* **EXTRACTED MATERIAL**:
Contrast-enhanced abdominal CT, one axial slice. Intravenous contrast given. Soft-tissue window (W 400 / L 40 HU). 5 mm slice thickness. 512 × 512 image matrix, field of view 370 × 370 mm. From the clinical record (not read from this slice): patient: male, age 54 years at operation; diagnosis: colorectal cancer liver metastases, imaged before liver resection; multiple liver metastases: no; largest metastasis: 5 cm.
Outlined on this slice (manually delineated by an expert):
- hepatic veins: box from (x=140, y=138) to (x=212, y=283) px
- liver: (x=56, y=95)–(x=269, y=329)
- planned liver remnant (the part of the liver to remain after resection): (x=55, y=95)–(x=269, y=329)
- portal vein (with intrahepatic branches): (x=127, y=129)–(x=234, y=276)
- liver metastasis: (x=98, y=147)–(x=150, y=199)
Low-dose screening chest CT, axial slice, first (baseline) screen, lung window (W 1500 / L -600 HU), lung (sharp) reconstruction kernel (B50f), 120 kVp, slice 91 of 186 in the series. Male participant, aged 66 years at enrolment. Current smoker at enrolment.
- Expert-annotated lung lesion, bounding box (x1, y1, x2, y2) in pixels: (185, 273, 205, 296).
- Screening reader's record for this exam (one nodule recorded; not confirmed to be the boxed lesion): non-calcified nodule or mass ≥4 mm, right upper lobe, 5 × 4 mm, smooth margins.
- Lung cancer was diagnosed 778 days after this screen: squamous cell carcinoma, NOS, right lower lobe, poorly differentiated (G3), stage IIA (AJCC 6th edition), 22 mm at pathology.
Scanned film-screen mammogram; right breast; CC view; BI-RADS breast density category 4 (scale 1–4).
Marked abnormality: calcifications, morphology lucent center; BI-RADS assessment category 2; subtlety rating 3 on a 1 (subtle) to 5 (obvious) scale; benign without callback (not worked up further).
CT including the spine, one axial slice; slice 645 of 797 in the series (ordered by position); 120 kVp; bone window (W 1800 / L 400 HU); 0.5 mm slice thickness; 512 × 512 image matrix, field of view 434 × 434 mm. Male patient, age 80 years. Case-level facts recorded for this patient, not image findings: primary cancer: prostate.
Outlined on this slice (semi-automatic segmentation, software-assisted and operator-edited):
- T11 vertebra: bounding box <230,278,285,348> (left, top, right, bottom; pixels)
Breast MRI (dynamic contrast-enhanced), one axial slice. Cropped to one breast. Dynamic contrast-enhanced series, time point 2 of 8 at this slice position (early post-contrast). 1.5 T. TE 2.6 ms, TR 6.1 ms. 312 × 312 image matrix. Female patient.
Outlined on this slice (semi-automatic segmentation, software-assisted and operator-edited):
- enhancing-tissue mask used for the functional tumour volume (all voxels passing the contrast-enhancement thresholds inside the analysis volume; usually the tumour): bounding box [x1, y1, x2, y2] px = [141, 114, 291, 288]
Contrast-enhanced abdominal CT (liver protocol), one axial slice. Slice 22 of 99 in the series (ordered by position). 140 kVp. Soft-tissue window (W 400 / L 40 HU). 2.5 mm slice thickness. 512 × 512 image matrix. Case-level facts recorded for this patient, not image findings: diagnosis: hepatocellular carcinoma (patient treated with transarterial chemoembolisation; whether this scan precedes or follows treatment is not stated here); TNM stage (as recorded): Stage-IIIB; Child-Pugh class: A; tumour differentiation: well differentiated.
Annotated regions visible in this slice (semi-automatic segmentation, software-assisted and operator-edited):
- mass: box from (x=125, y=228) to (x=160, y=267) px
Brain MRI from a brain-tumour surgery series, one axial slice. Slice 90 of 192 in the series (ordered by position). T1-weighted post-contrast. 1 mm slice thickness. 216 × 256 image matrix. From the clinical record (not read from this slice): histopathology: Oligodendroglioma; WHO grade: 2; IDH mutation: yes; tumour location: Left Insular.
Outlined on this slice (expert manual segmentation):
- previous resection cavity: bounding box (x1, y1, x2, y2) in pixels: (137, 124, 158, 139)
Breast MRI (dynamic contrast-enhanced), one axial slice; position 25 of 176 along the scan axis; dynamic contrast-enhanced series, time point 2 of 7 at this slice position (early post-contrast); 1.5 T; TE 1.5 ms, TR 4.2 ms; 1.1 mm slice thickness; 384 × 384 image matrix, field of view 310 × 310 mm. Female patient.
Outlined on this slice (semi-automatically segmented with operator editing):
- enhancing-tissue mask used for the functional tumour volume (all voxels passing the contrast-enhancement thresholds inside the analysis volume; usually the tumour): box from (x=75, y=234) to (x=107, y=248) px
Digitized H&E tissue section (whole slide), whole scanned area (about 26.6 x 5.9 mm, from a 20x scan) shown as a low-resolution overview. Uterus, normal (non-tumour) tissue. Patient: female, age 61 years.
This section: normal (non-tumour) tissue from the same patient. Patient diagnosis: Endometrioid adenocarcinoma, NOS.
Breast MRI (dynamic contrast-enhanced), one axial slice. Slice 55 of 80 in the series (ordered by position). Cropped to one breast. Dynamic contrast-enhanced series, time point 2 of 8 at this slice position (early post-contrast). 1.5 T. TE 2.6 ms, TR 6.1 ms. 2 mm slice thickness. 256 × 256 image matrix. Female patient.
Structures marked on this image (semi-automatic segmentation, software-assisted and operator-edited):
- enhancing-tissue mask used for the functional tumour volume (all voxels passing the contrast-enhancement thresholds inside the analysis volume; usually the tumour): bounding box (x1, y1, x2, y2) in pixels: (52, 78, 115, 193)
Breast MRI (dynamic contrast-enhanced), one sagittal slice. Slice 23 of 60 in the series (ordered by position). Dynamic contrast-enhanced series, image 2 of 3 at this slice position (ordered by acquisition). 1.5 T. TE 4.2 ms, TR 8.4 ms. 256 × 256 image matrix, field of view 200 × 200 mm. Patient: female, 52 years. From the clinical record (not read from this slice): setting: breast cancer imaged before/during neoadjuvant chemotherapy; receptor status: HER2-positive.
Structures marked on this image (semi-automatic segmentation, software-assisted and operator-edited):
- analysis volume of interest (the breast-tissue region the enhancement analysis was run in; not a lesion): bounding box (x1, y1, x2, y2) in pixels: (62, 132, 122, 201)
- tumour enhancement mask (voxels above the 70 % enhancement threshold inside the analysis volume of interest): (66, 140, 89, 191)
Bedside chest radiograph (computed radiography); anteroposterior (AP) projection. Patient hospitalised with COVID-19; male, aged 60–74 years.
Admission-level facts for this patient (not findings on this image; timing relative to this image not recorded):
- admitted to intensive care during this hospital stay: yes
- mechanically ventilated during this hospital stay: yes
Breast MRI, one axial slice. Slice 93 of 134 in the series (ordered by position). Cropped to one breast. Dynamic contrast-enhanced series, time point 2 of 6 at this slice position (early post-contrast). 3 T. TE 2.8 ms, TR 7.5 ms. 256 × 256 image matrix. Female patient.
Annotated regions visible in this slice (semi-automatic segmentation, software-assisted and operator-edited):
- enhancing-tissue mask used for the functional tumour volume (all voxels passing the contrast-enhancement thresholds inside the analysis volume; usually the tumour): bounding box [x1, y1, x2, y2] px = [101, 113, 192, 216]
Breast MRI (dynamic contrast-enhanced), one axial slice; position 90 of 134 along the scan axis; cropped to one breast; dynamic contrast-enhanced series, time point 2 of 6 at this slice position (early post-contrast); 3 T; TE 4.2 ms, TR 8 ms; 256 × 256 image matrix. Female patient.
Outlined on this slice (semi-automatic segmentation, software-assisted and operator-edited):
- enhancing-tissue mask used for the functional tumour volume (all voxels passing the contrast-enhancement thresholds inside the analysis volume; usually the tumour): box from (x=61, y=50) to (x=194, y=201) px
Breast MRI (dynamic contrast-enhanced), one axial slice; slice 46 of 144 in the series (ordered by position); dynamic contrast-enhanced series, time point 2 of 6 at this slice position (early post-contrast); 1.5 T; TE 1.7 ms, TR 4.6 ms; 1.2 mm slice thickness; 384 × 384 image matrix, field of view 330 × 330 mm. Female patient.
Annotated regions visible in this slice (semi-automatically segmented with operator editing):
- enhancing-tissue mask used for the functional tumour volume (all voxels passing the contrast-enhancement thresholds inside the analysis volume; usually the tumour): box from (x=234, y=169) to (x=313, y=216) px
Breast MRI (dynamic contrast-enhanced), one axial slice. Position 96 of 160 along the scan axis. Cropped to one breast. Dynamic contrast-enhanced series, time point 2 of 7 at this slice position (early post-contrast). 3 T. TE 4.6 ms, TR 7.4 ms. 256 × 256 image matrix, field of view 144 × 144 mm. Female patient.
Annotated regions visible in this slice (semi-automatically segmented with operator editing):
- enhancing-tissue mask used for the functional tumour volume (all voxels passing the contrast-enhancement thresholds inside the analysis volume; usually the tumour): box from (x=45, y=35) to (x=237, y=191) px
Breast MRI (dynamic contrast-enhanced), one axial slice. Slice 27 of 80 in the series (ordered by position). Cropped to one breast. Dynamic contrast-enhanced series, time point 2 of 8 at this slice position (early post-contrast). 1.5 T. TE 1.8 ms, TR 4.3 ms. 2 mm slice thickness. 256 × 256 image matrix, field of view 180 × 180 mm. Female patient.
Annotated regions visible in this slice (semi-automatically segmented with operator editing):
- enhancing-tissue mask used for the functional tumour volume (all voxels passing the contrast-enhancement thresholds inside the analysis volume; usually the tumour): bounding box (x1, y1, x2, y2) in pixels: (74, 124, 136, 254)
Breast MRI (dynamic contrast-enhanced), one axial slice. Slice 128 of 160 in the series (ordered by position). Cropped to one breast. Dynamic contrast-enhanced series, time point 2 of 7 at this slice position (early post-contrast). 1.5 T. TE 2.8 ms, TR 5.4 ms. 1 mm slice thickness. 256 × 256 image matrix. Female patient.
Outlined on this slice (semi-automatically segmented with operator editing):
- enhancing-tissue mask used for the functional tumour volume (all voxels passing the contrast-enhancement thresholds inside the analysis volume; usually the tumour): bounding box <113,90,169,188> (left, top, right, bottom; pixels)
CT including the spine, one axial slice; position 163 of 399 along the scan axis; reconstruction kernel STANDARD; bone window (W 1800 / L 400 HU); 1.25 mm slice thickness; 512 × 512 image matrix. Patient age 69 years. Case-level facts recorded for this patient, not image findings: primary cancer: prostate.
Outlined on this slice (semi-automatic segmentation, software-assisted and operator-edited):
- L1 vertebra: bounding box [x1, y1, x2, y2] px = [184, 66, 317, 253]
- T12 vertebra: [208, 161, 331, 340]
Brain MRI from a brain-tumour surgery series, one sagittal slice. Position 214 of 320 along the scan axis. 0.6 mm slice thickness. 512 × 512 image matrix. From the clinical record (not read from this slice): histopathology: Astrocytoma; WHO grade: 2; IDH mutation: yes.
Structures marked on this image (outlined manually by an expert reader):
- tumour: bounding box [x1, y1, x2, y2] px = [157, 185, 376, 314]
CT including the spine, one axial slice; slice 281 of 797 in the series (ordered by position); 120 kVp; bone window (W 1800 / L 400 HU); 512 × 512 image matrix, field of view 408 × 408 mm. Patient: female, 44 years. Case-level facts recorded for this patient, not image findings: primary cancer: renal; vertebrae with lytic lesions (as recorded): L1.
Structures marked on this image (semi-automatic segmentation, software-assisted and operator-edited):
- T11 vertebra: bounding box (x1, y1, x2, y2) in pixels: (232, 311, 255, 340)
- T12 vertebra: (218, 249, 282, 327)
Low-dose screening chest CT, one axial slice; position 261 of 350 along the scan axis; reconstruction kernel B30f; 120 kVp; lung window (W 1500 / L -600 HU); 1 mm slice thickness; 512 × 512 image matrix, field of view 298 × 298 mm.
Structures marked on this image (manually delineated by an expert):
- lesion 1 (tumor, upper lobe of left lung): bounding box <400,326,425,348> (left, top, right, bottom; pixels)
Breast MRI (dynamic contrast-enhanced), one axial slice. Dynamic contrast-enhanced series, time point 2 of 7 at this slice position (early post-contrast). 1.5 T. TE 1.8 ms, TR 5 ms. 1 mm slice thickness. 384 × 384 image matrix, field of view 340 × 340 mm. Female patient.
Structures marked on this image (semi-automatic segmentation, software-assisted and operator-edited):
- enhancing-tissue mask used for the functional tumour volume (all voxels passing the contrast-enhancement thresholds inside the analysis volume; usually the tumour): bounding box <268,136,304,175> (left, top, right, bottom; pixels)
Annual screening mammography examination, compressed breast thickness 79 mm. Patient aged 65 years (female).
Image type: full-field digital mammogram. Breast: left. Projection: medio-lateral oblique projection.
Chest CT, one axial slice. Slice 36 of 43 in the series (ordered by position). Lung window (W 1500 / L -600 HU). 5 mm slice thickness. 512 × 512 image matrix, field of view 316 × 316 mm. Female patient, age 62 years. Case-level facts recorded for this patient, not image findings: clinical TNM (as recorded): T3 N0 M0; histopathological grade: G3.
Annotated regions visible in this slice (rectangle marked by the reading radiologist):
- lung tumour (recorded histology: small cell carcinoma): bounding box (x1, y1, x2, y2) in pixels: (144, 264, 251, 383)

* **TASK DETAILS**: In the data above, retype exactly and only the lines between the one holding "Breast MRI (dynamic contrast-enhanced), one axial slice; slice" and the one holding "124, 136, 254)", inclusive.

* **WRITTEN REPLY**:
Breast MRI (dynamic contrast-enhanced), one axial slice; slice 46 of 144 in the series (ordered by position); dynamic contrast-enhanced series, time point 2 of 6 at this slice position (early post-contrast); 1.5 T; TE 1.7 ms, TR 4.6 ms; 1.2 mm slice thickness; 384 × 384 image matrix, field of view 330 × 330 mm. Female patient.
Annotated regions visible in this slice (semi-automatically segmented with operator editing):
- enhancing-tissue mask used for the functional tumour volume (all voxels passing the contrast-enhancement thresholds inside the analysis volume; usually the tumour): box from (x=234, y=169) to (x=313, y=216) px
Breast MRI (dynamic contrast-enhanced), one axial slice. Position 96 of 160 along the scan axis. Cropped to one breast. Dynamic contrast-enhanced series, time point 2 of 7 at this slice position (early post-contrast). 3 T. TE 4.6 ms, TR 7.4 ms. 256 × 256 image matrix, field of view 144 × 144 mm. Female patient.
Annotated regions visible in this slice (semi-automatically segmented with operator editing):
- enhancing-tissue mask used for the functional tumour volume (all voxels passing the contrast-enhancement thresholds inside the analysis volume; usually the tumour): box from (x=45, y=35) to (x=237, y=191) px
Breast MRI (dynamic contrast-enhanced), one axial slice. Slice 27 of 80 in the series (ordered by position). Cropped to one breast. Dynamic contrast-enhanced series, time point 2 of 8 at this slice position (early post-contrast). 1.5 T. TE 1.8 ms, TR 4.3 ms. 2 mm slice thickness. 256 × 256 image matrix, field of view 180 × 180 mm. Female patient.
Annotated regions visible in this slice (semi-automatically segmented with operator editing):
- enhancing-tissue mask used for the functional tumour volume (all voxels passing the contrast-enhancement thresholds inside the analysis volume; usually the tumour): bounding box (x1, y1, x2, y2) in pixels: (74, 124, 136, 254)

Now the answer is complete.